Large Language Models (LLMs) like GPT are changing how we interact with systems. They can generate human-like answers, write summaries, and even reason across documents. But there is a catch: LLMs don’t know your company’s data, asking any question specific to that data will result in convincing but wrong answer. A serious risk in industries like banking, finance and maritime, where compliance and safety are non-negotiable.

That is where Retrieval-Augmented Generation (RAG) comes in: you ground the LLM with your own data. At mBluewave, our AI-first Maritime ERP platform, we built a RAG-powered assistant using Azure OpenAI + Azure AI Search to make vessel manuals and procedures accessible using simple human-like interaction.

Why RAG?

Ask GPT: “How do I reset the fire suppression system?” It might give you a plausible but incorrect procedure. With RAG, the answer is pulled directly from the vessel’s own safety manual, ensuring compliance and accuracy.

Architecture at a glance:

  • Manuals and safety documents in Azure Blob Storage

  • Chunked, embedded, and indexed with Azure AI Search

  • Retrieval with metadata filters (by vessel, department, doc type)

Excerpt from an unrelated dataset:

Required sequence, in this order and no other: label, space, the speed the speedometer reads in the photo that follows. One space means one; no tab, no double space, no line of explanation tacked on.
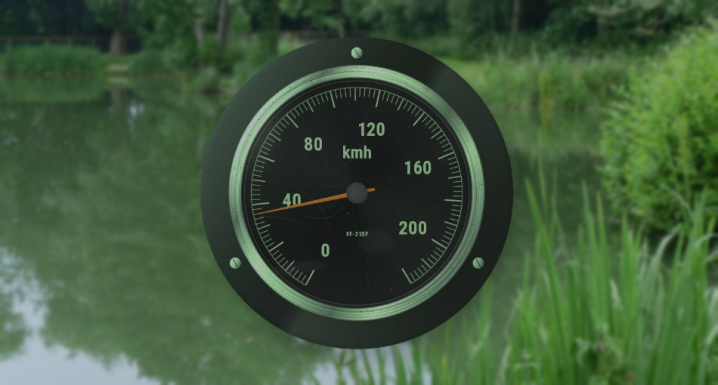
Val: 36 km/h
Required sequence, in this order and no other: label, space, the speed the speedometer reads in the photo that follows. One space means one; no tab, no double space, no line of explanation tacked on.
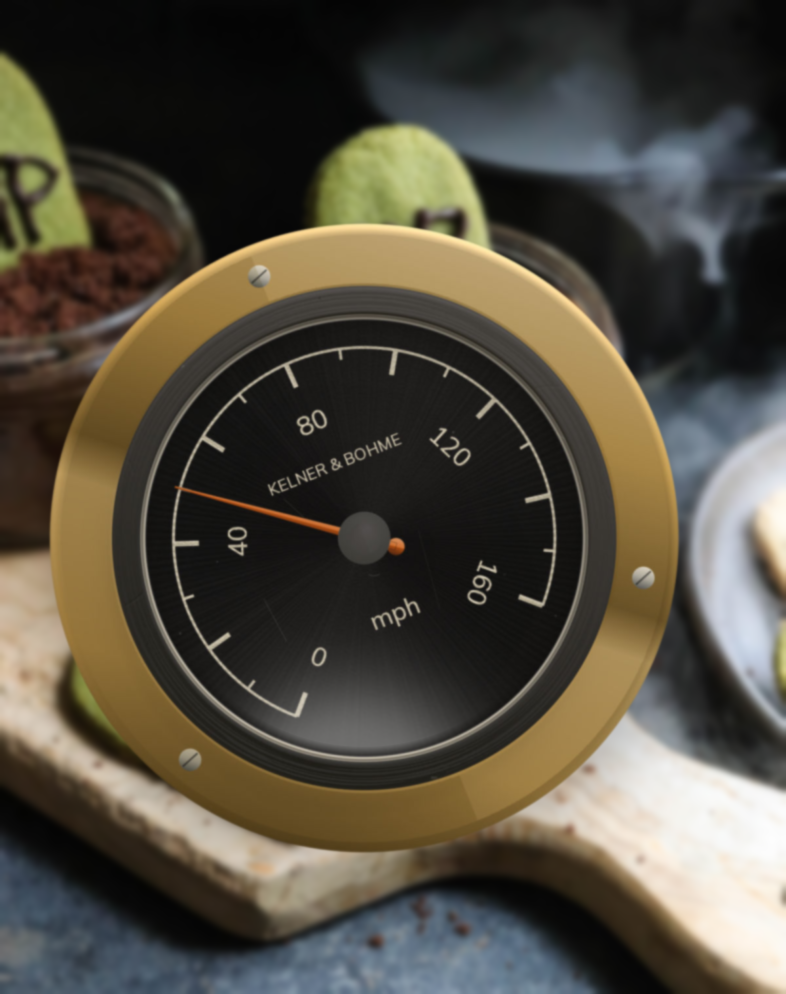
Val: 50 mph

  • Azure OpenAI generates grounded answers with citations

mBluewave RAG Example

User query:

“What are the steps to reset the fire suppression system on Vessel A?”

Workflow:

  1. Search service retrieves the most relevant passages from Vessel A’s manuals.

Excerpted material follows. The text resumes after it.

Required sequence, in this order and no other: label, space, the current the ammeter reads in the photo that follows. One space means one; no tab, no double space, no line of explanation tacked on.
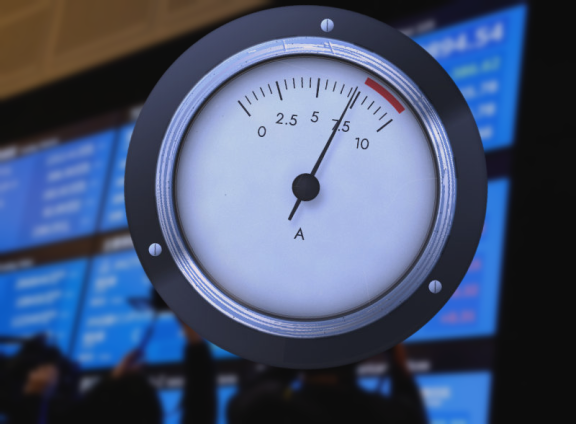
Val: 7.25 A
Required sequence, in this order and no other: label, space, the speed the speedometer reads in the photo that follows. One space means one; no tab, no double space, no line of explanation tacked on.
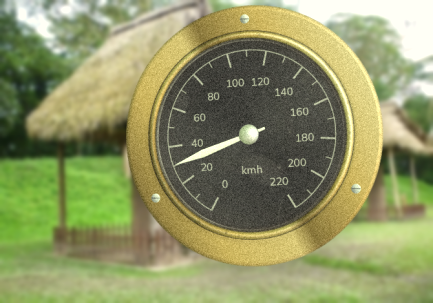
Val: 30 km/h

  2. Context is injected into the GPT prompt.

  3. Model answers only from sources, returning step-by-step instructions.

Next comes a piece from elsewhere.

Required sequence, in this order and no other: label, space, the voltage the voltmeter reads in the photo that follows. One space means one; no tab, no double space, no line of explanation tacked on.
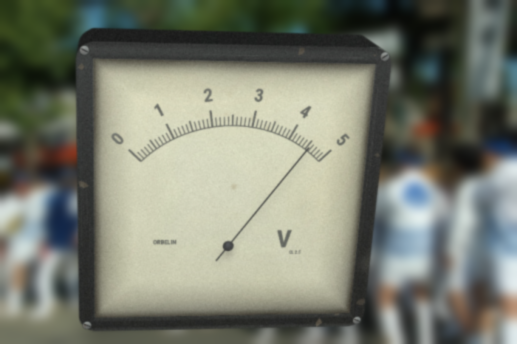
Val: 4.5 V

  4. Citations show exactly which manual and page were used.

Result: A precise, compliant answer tailored to that vessel — not a hallucination.

Enterprise GTP using Azure Open AI and Azure AI Search

(Not an actual example but similar to ours, copied from an open-source GitHub repository)

Sample Code (C# / ASP.NET Minimal API)

// Ask endpoint: retrieve, ground, and answer
app.MapPost("/ask", async (AskRequest req, SearchClient search, OpenAIClient openai) =>
{
    // 1) Vector search with vessel filter
    var options = new SearchOptions { Size = 5 };
    options.Filter = $"vessel eq '{req.Vessel}'";
    options.Select.Add("chunkText");
    options.Select.Add("source");

    var results = await search.SearchAsync<SearchDocument>("", options);
    var top = results.Value.GetResults().Select(r => (string)r.Document["chunkText"]).ToList();

    // 2) Build grounded prompt
    var sys = "Answer ONLY from provided sources. If unknown, say so.";
    var context = string.Join("\n\n", top);
    var user = $"{req.Question}\n\nSources:\n{context}";

    var chat = new ChatCompletionsOptions
    {
        DeploymentName = "gpt-4.1-mini",
        Temperature = 0,
        Messages =
        {
            new ChatRequestSystemMessage(sys),
            new ChatRequestUserMessage(user)
        }
    };

    var completion = await openai.GetChatCompletionsAsync(chat);
    return Results.Ok(completion.Value.Choices[0].Message.Content[0].Text);
});

Handling Wrong Answers

No AI system is perfect. Besides putting a disclaimer that AI can make mistakes, the way we are handling these scenarios are:

  • Guardrails in design if the answer isn’t in the docs, the AI says “I don’t know, please check the manual”.

  • Citations every answer points back to the source, building user trust.

  • Feedback loop crew can flag answers, helping us refine and retrain.

Keeping Costs in Check

It is not cheap to keep this running but cost are manageable if right practices are followed:

  • Use smaller models where possible (e.g., GPT-4.1-mini instead of full GPT-4.1 for everyday queries).

  • Embed once, reuse often embeddings are only re-generated when documents change.

  • Chunk smartly splitting docs into ~700–900 token sections balances accuracy and token usage.

  • Cache common queries frequent lookups (e.g., “When is next inspection due?”) can be cached for near-zero cost.

  • Monitor usage track tokens, queries per vessel, and adjust.


Future Directions

  • Multi-modal RAG combining text with diagrams, checklists, and images.

  • Offline/on-board sync ensuring crews have access even without internet.